Ia menilai aturan tarif transportasi online yang dikeluarkan Kementerian Perhubungan masih bersifat statis, sementara dinamika di lapangan sangat fluktuatif.
"Ketika pemerintah menetapkan tarif batas atas dan bawah, pendekatannya hanya biaya operasional kendaraan. Padahal algoritma aplikasi transportasi online berjalan sangat dinamis setiap menitnya. Inilah yang harus dievaluasi," terang Okto.
Menurutnya, fleksibilitas jam kerja driver ojol tidak selalu sejalan dengan keadilan dalam pendapatan mereka.

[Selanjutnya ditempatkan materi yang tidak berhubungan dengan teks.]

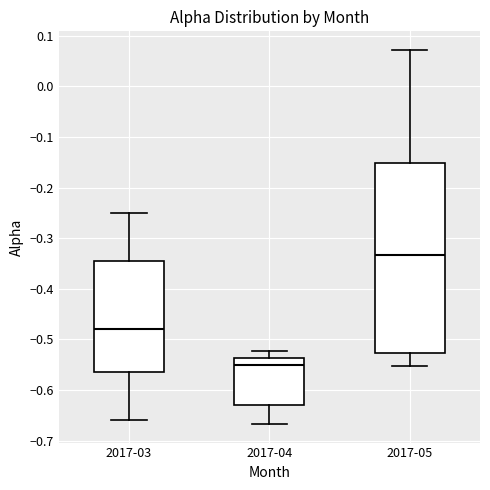

Reading left to right, read every box against the y-axis: the position of its median line, the range the box covers, and the ends of its whiskers. The values are not printed on the chart, so give them approximately, as read against the axis.

2017-03: median -0.48, box -0.57 to -0.35, whiskers -0.66 to -0.25
2017-04: median -0.55, box -0.63 to -0.54, whiskers -0.67 to -0.52
2017-05: median -0.33, box -0.53 to -0.15, whiskers -0.55 to 0.07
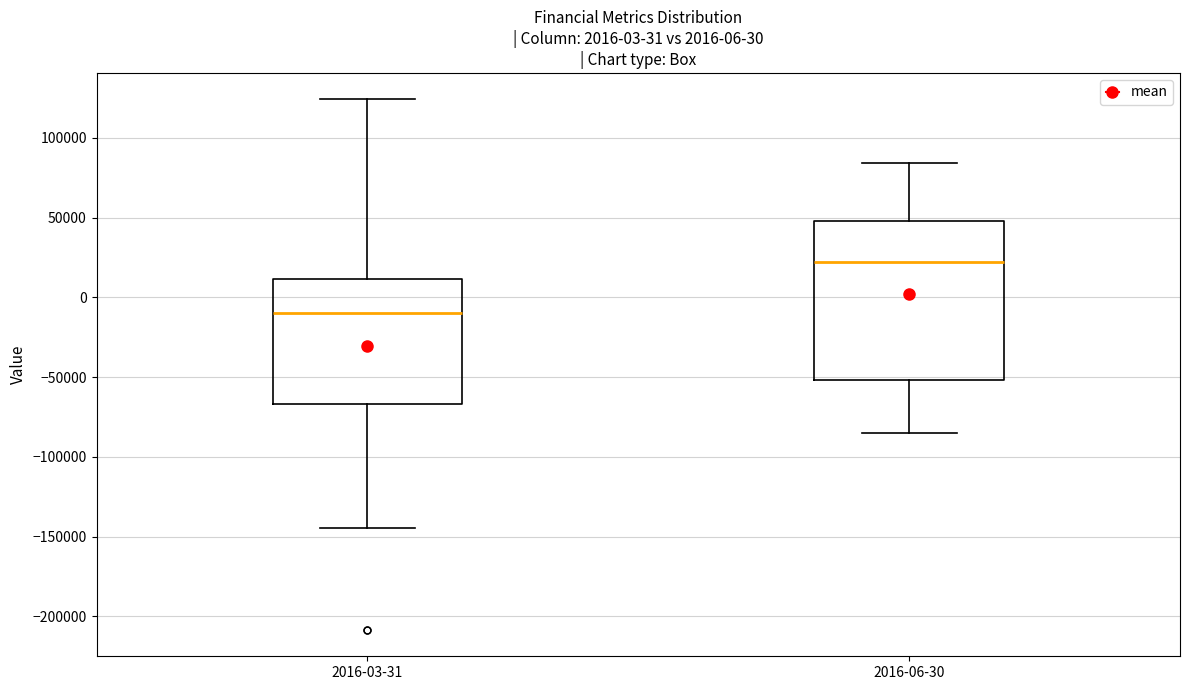

Which box's median line is the highest?

2016-06-30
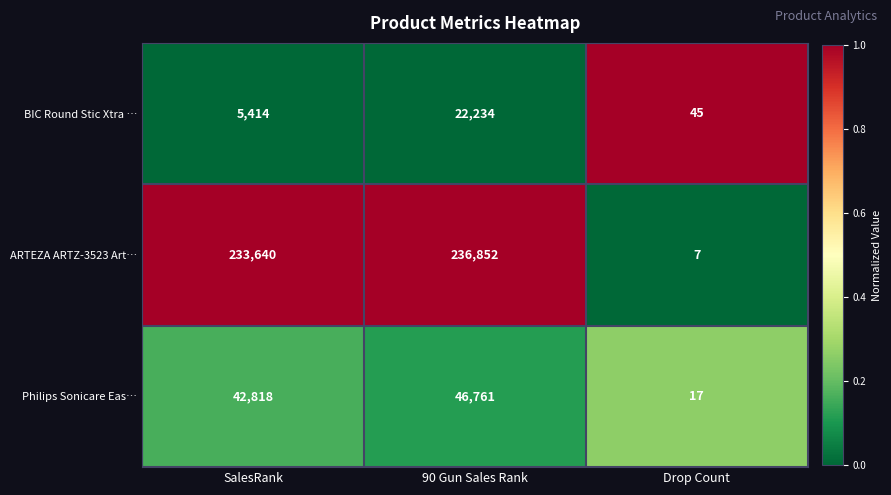

What is the average value of the Philips Sonicare Eas… series?

29865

Oleh karena itu, ia mendorong agar RUU Transportasi Online menghadirkan tarif yang berkeadilan, mempertimbangkan kebutuhan driver, aplikator, dan kepentingan pemerintah.
Dari sisi pelaku lapangan, Daniel dari Asosiasi Driver Online (ADO) menegaskan pentingnya kehadiran payung hukum. Ia mengaku driver kerap dirugikan oleh aturan sepihak perusahaan aplikasi.
"Kalau kami dianggap mitra, seharusnya kemitraan itu dibangun atas kesepakatan bersama, bukan kontrak sepihak. Tanpa kami, bisnis aplikator tidak akan jalan," tegasnya.
Sementara itu, Ketua Fraksi Golkar DPR RI, Muhammad Sarmuji, menyambut baik aspirasi yang dibawa dari daerah. Ia menyebut Fraksi Golkar tengah menginisiasi RUU Perlindungan Pekerja Ekonomi GiG yang juga menyasar driver transportasi online.
"Pertemuan seperti ini sangat kami idamkan. Ada aspirasi dari daerah yang dikawal sampai pusat. Ini akan kita tindak lanjuti baik melalui pengawasan maupun legislasi," jelas Sarmuji.
Ia menekankan pentingnya sinergi antara DPRD dan DPR RI dalam memperjuangkan kepentingan pekerja sektor transportasi online.
"Benang merahnya jelas, dari daerah ke pusat, terutama lewat Fraksi Golkar," tandasnya.
Pertemuan ini diakhiri dengan ajakan kepada seluruh driver online di Indonesia untuk terus mengawal proses legislasi dan menyampaikan aspirasi.
Harapannya, RUU Transportasi Online yang tengah digodok dapat memberi perlindungan dan keadilan bagi para driver, aplikator, sekaligus mendukung kepentingan publik.